§ Activity
Please reproduce the entries exactly, skipping each picture.

○ ○ ○ ○

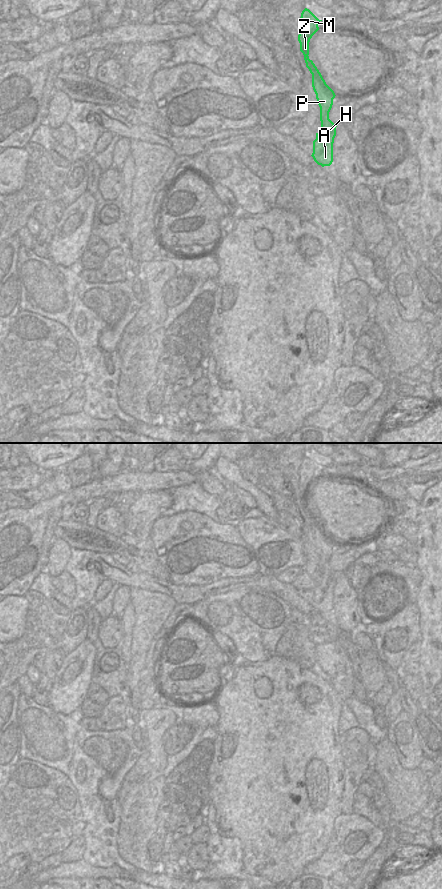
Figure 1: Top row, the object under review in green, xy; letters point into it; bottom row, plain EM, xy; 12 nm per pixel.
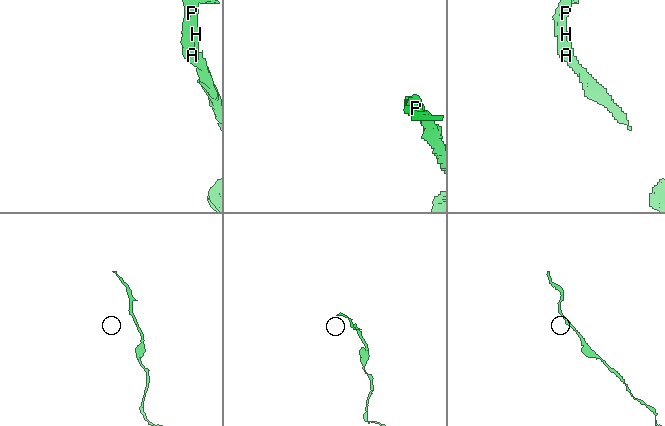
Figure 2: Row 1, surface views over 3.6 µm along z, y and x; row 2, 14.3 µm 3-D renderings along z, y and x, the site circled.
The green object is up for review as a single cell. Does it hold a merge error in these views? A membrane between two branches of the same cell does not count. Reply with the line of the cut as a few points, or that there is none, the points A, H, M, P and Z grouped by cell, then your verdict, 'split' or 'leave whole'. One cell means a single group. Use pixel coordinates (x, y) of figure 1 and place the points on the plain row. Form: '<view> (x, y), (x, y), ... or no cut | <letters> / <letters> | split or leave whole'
no cut | A H M P Z | leave whole

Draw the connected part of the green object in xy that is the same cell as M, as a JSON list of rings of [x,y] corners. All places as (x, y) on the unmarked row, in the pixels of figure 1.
[[[305,456],[298,470],[300,478],[298,489],[300,491],[300,499],[304,503],[306,515],[312,522],[312,535],[320,555],[321,578],[319,581],[316,581],[311,604],[318,613],[324,615],[330,614],[333,610],[333,591],[337,573],[329,567],[329,560],[336,543],[326,532],[321,521],[308,504],[310,487],[319,478],[318,471],[320,469],[322,468],[319,468],[309,457]]]

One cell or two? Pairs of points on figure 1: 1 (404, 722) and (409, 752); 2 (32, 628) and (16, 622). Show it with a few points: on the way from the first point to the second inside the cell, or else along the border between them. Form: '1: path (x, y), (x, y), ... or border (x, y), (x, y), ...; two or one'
1: path (404, 729), (404, 738), (407, 745); one
2: border (28, 602), (25, 630), (20, 637), (10, 642); two

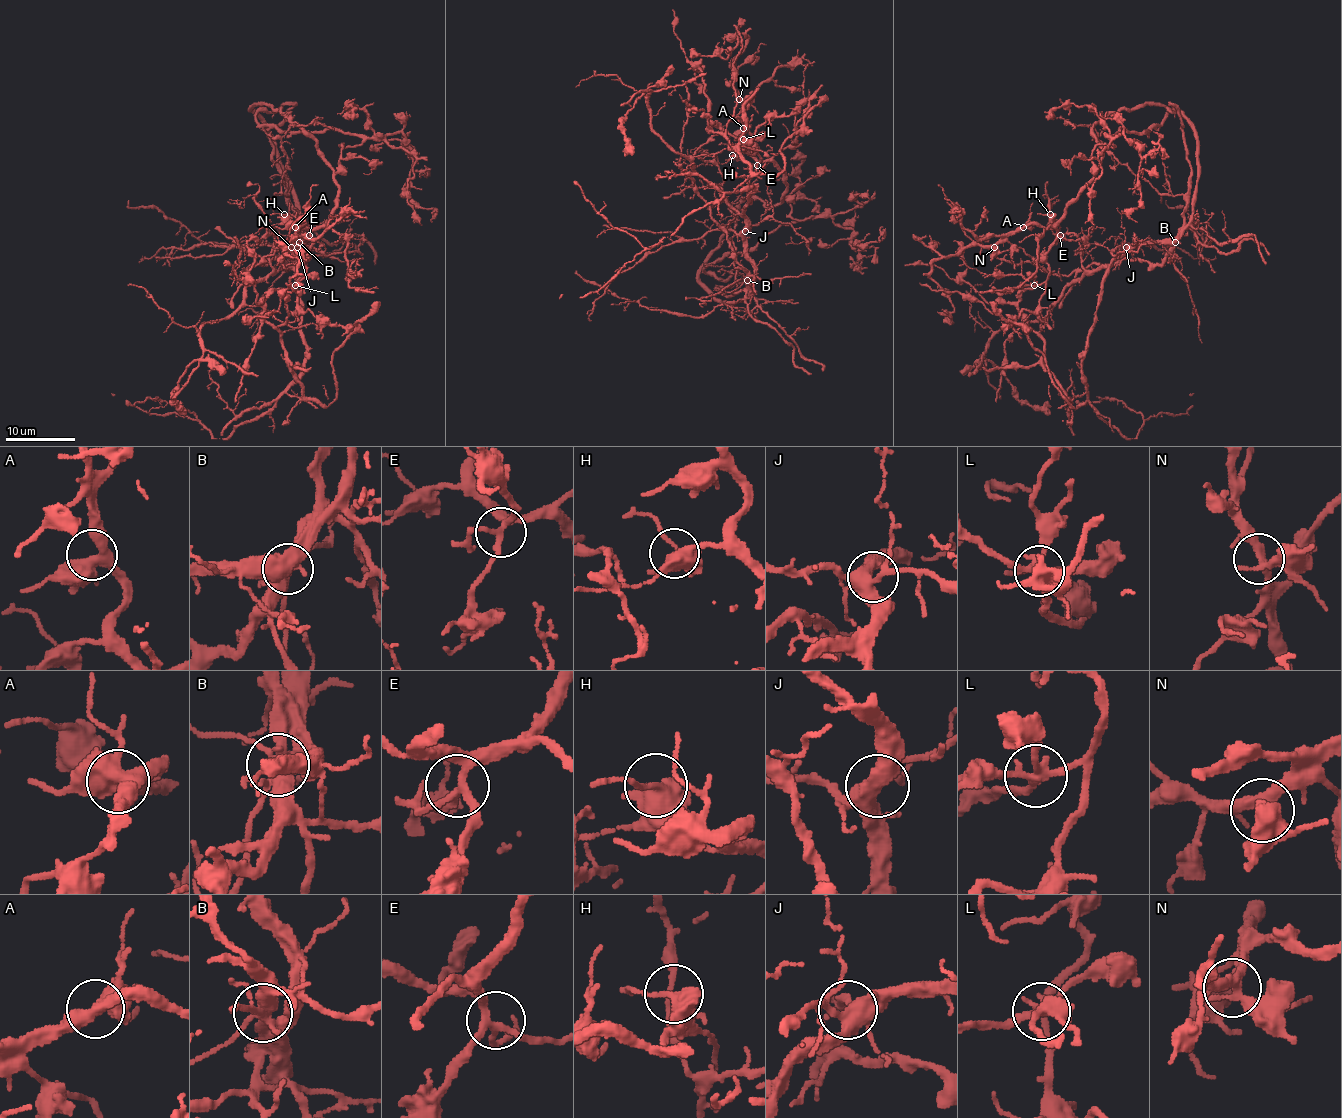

○ ○ ○ ○

§ Completed exercise
Figure 1: Top row, the object under review in green, xy; letters point into it; bottom row, plain EM, xy; 12 nm per pixel.
Figure 2: Row 1, surface views over 3.6 µm along z, y and x; row 2, 14.3 µm 3-D renderings along z, y and x, the site circled.
The green object is up for review as a single cell. Does it hold a merge error in these views? A membrane between two branches of the same cell does not count. Reply with the line of the cut as a few points, or that there is none, the points A, H, M, P and Z grouped by cell, then your verdict, 'split' or 'leave whole'. One cell means a single group. Use pixel coordinates (x, y) of figure 1 and place the points on the plain row. Form: '<view> (x, y), (x, y), ... or no cut | <letters> / <letters> | split or leave whole'
no cut | A H M P Z | leave whole

Draw the connected part of the green object in xy that is the same cell as M, as a JSON list of rings of [x,y] corners. All places as (x, y) on the unmarked row, in the pixels of figure 1.
[[[305,456],[298,470],[300,478],[298,489],[300,491],[300,499],[304,503],[306,515],[312,522],[312,535],[320,555],[321,578],[319,581],[316,581],[311,604],[318,613],[324,615],[330,614],[333,610],[333,591],[337,573],[329,567],[329,560],[336,543],[326,532],[321,521],[308,504],[310,487],[319,478],[318,471],[320,469],[322,468],[319,468],[309,457]]]

One cell or two? Pairs of points on figure 1: 1 (404, 722) and (409, 752); 2 (32, 628) and (16, 622). Show it with a few points: on the way from the first point to the second inside the cell, or else along the border between them. Form: '1: path (x, y), (x, y), ... or border (x, y), (x, y), ...; two or one'
1: path (404, 729), (404, 738), (407, 745); one
2: border (28, 602), (25, 630), (20, 637), (10, 642); two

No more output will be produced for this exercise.